INFORMATION SUPPLIED below:
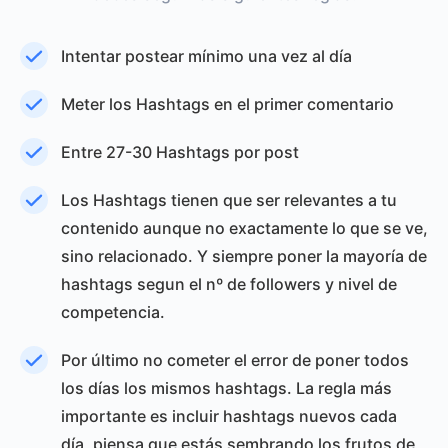
Intentar postear mínimo una vez al día
Meter los Hashtags en el primer comentario
Entre 27-30 Hashtags por post
Los Hashtags tienen que ser relevantes a tu
contenido aunque no exactamente lo que se ve,
sino relacionado. Y siempre poner la mayoría de
hashtags segun el nº de followers y nivel de
competencia.
Por último no cometer el error de poner todos
los días los mismos hashtags. La regla más
importante es incluir hashtags nuevos cada
día, piensa que estás sembrando los frutos de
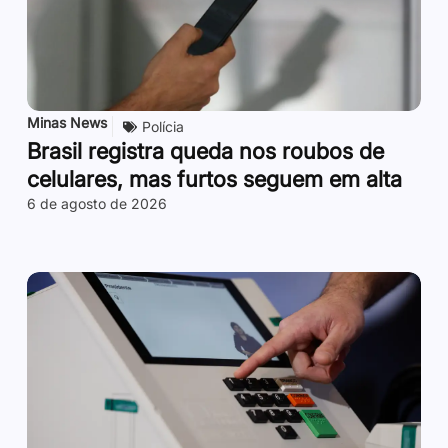
Minas News
Polícia
Brasil registra queda nos roubos de
celulares, mas furtos seguem em alta
6 de agosto de 2026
End of INFORMATION SUPPLIED.
Copy every line of text in the data above word for word, and leave the pictures out of your answer.

**RESPONSE FOR THIS EXERCISE:**
Intentar postear mínimo una vez al día
Meter los Hashtags en el primer comentario
Entre 27-30 Hashtags por post
Los Hashtags tienen que ser relevantes a tu
contenido aunque no exactamente lo que se ve,
sino relacionado. Y siempre poner la mayoría de
hashtags segun el nº de followers y nivel de
competencia.
Por último no cometer el error de poner todos
los días los mismos hashtags. La regla más
importante es incluir hashtags nuevos cada
día, piensa que estás sembrando los frutos de
Minas News
Polícia
Brasil registra queda nos roubos de
celulares, mas furtos seguem em alta
6 de agosto de 2026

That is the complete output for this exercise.